The Education Trust was established by Lou Kushnick, a former professor of sociology, at the University of Manchester. Prof Kushnick built up a significant collection of anti-racist activist material and what the centre calls the histories of the “global majority” – a collective term used to described ethnic “minorities”, who in fact make up the majority of the world’s population. When he retired, he wanted the collection to be used somewhere.

The race centre opened around the same time as the publication of the Macpherson report. “In Manchester we’d had a similar racist murder of a young person, Ahmed Iqbal Ullah and a subsequent [review], the Macdonald inquiry,” Safina said. “At the time, there just wasn’t this understanding of why different people were in the UK. There weren’t many representative or appropriate educational resources to learn about different communities or cultures. So Lou, along with other activists such as Paul Okojie, setup this race centre as an open access facility. He also tried to develop opportunities for more community-led research that wasn’t just white researchers or eurocentric views deciding what was in this library.”

The centre has a unique mode of operating. “The history and heritage that we collect centres the communities whose stories they belong to and what’s important about those stories is that they come from them.
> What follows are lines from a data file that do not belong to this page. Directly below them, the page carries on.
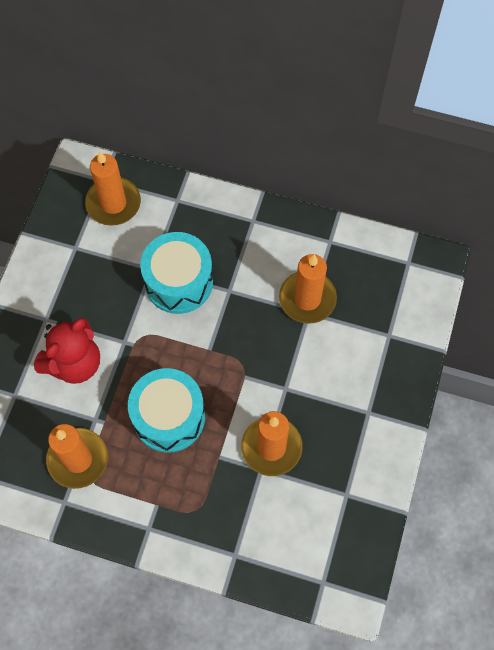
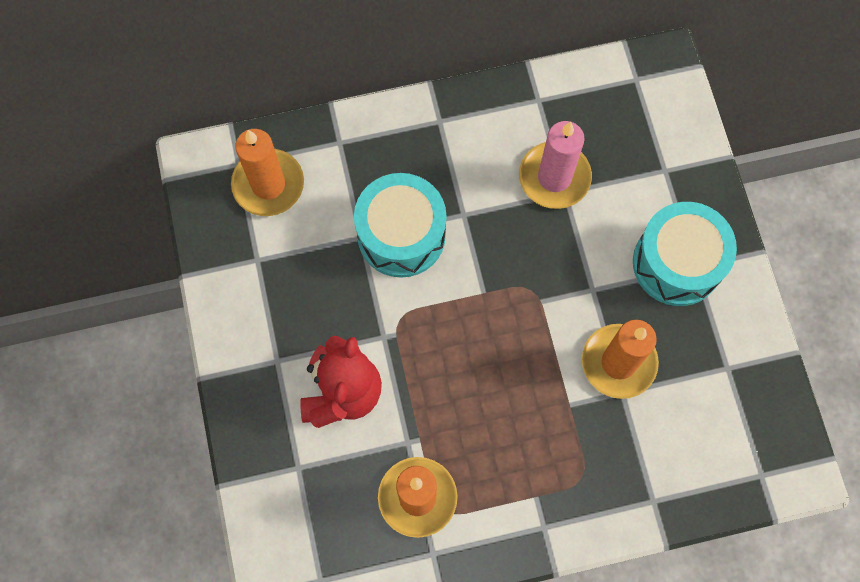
camera: 30 degrees left, 5 degrees up
turquoise drum [128,368,205,453] -> turquoise drum moved to [633,202,737,306]
orange candle [279,254,337,324] -> pink candle [519,121,592,209]

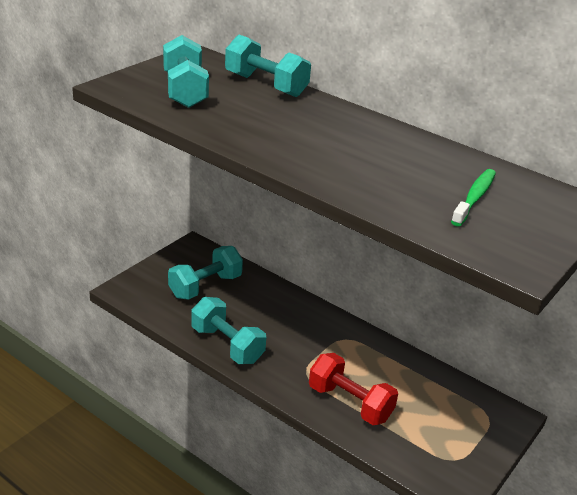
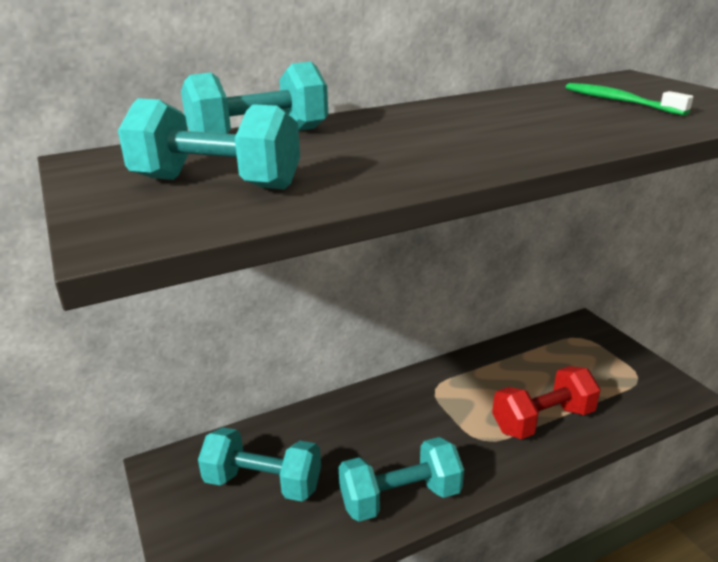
camera: 60 degrees left, 5 degrees down
turquoise dumbbell [168,246,243,300] -> turquoise dumbbell turned 60 degrees counterclockwise [198,427,321,501]

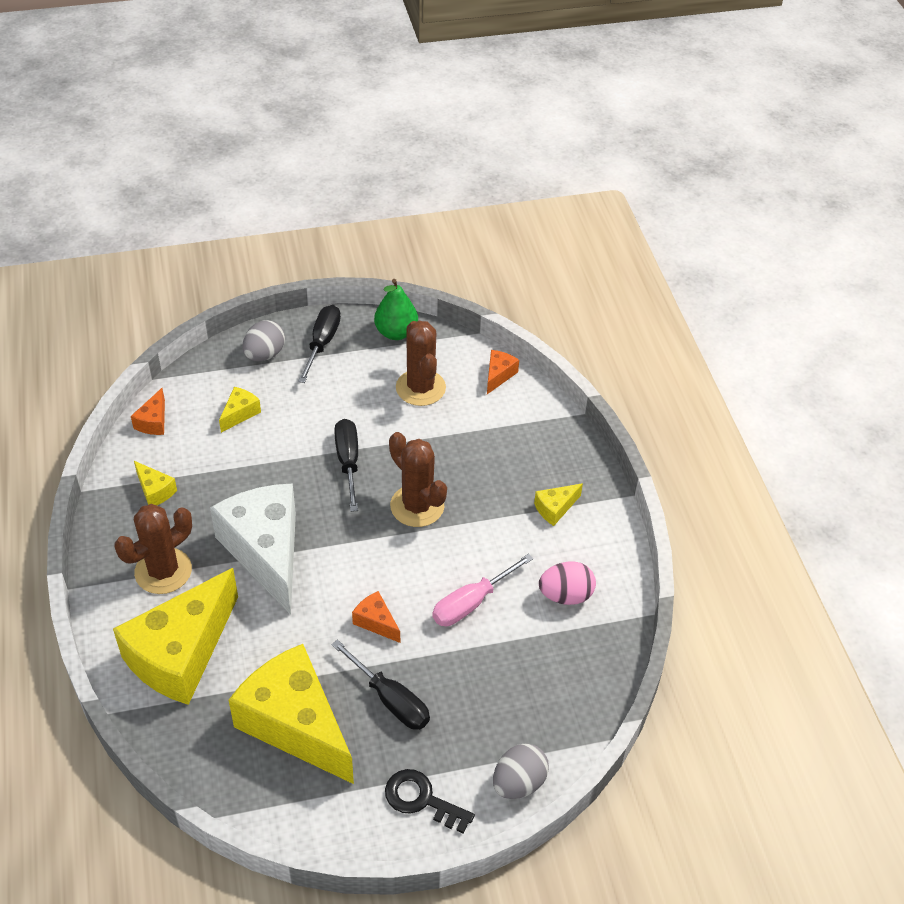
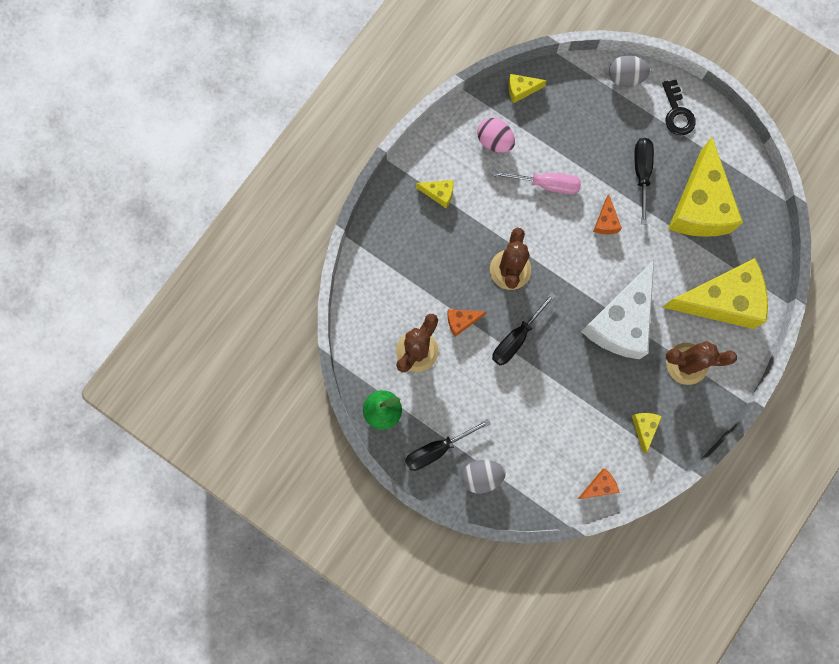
camera: 130 degrees left, 30 degrees up
yellow cheese [219,387,261,433] -> yellow cheese moved to [508,74,547,103]
orange cheese [487,350,519,394] -> orange cheese moved to [448,309,486,337]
Whereas in most archival institutions and in most academic or institutional libraries, it’s normally the people who do the archiving and collecting work who decide what stories are archived,” Safina said.

Archiving is overwhelmingly white, and as a result one of the least representative professions. This inevitably impacts which stories are valued and where they come from, Safina added. “We’re probably one of the biggest collectors of anti-racist activism and probably one of the only community led collecting institutions in the UK.”
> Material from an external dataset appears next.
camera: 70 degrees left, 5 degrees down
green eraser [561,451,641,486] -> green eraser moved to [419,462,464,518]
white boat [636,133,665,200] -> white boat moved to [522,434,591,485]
The centre has a lot of oral history collections, which Safina said is deliberate. “Global majority history and heritage is passed through this oral tradition. And that’s because when we think about history in the context of empire and colonisation, we weren’t allowed to have the papers or the books. Communities are therefore very skilled at collecting in that way and it’s been an important way of preserving their history, identity, and their ancestral knowledge, but that’s not necessarily, as valued.”

On the question of what history is archived and valued, the Education Trust carried out a piece of research in 2017 that looked at 54 collecting institutions in Greater Manchester. The Trust asked how many of these institutions had been funded to work with global majority communities and how is that reflected in their archives? “While over 90% had been funded to work with different communities, less than a quarter had actually accessioned and archived anything related to their own project work with communities or outputs from heritage projects that were community led. So in 100 years’ time if people look in those archives, we’re not represented. How are you going to know about different, contemporary black and brown communities; about how we lived, what we thought, what we experienced?”
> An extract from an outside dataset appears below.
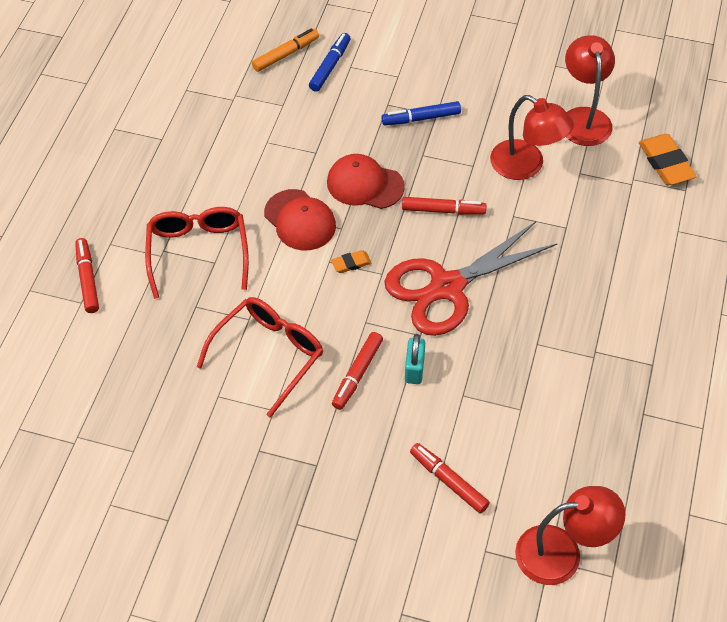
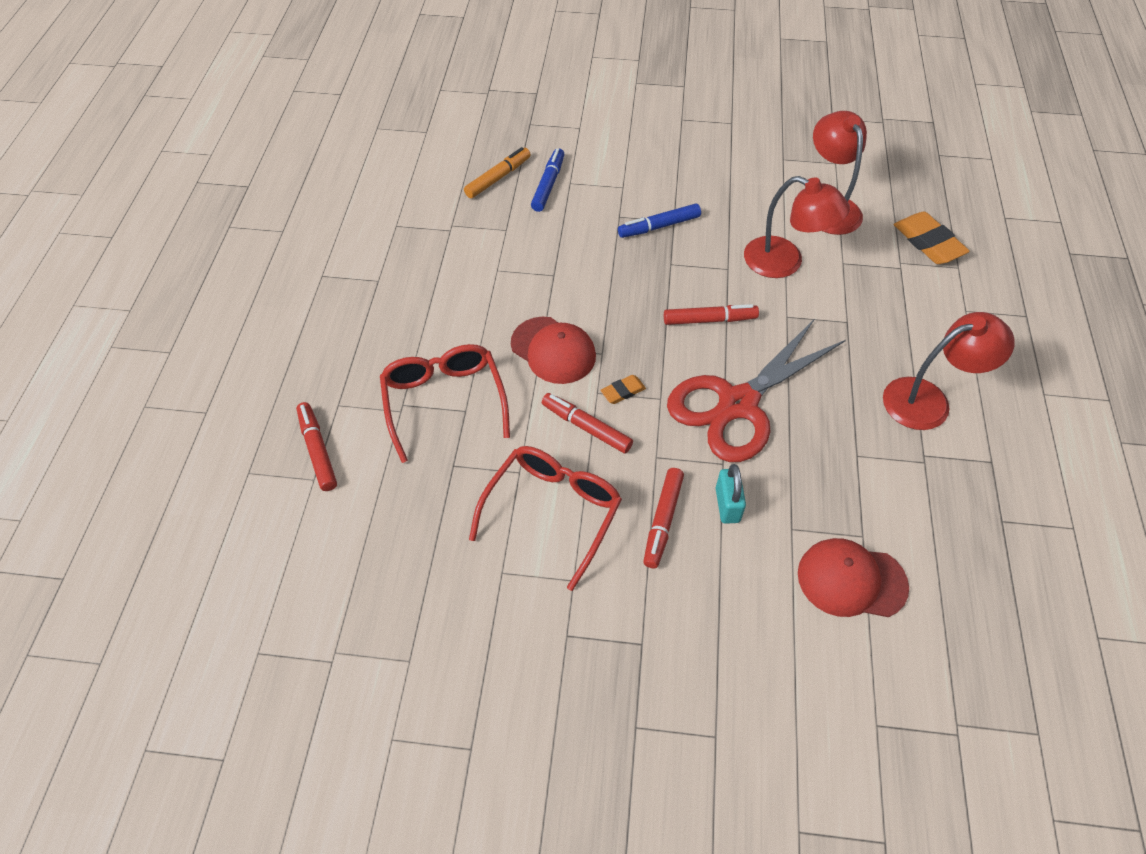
camera: 10 degrees left, 0 degrees up
red cap [327,154,405,209] -> red cap moved to [798,538,909,617]
red marker [410,443,490,513] -> red marker moved to [542,393,633,453]
red lamp [515,486,626,585] -> red lamp moved to [883,312,1015,430]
This was followed up with a research report that was published last year, titled If Nothing Changes, Nothing Changes. The study asked why, after decades of diversity initiatives and funders ostensibly prioritising working with communities of colour, the heritage sector is still so white and still struggles to tell more nuanced and detailed stories about their histories.

The Centre and Trust delivers a range of different work streams, but Safina is particularly excited by the work they do with young people. “We will do sessions with young people or we’ll go into schools and the students would say ‘that sounds really similar’ or ‘that’s where my grandmother was from’. There’s that connection and sense of belonging that develops from having representative historical material.”